(Data for the task Opens)

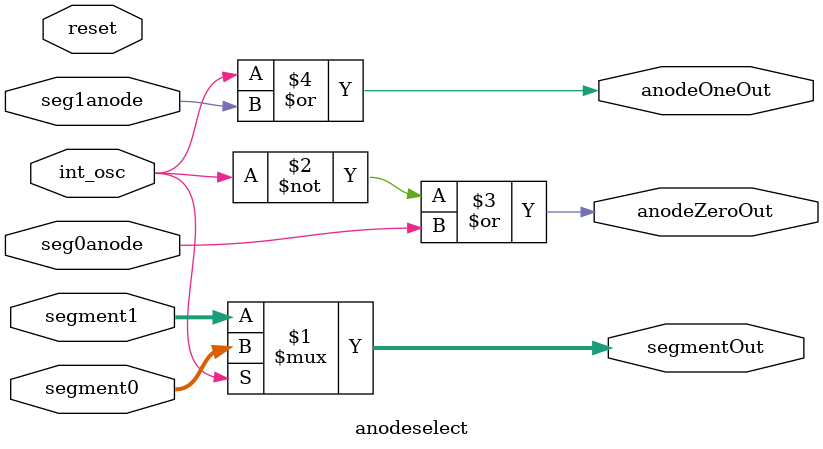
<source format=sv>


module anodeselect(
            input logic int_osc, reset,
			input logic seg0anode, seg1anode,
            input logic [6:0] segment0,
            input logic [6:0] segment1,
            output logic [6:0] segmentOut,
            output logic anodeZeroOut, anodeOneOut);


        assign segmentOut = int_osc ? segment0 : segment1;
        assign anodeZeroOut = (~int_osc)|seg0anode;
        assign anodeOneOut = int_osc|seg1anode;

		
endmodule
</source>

(Data for the task Closes)
(Data for the task Opens)

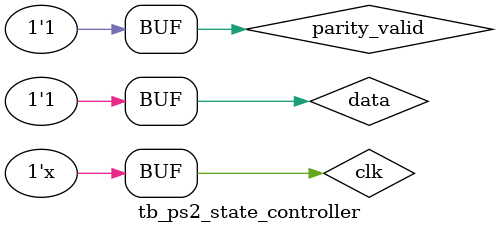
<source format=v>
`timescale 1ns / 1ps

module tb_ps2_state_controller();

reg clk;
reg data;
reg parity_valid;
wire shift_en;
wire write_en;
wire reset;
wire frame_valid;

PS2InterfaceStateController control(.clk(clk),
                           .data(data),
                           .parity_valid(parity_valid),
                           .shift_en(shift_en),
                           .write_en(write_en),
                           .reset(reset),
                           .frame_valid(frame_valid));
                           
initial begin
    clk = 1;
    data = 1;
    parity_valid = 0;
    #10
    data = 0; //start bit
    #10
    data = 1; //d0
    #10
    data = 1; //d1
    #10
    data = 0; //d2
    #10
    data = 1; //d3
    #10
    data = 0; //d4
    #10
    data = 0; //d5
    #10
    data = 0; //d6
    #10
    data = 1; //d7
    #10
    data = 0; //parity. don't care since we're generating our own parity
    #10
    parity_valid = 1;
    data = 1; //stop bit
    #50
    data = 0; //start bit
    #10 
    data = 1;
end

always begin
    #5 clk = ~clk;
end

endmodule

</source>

(Data for the task Closes)

■ **Your instructions**
Search the entries for the word "reset" and gather every line where it appears.

■ **Exercise response**
            input logic int_osc, reset,
wire reset;
                           .reset(reset),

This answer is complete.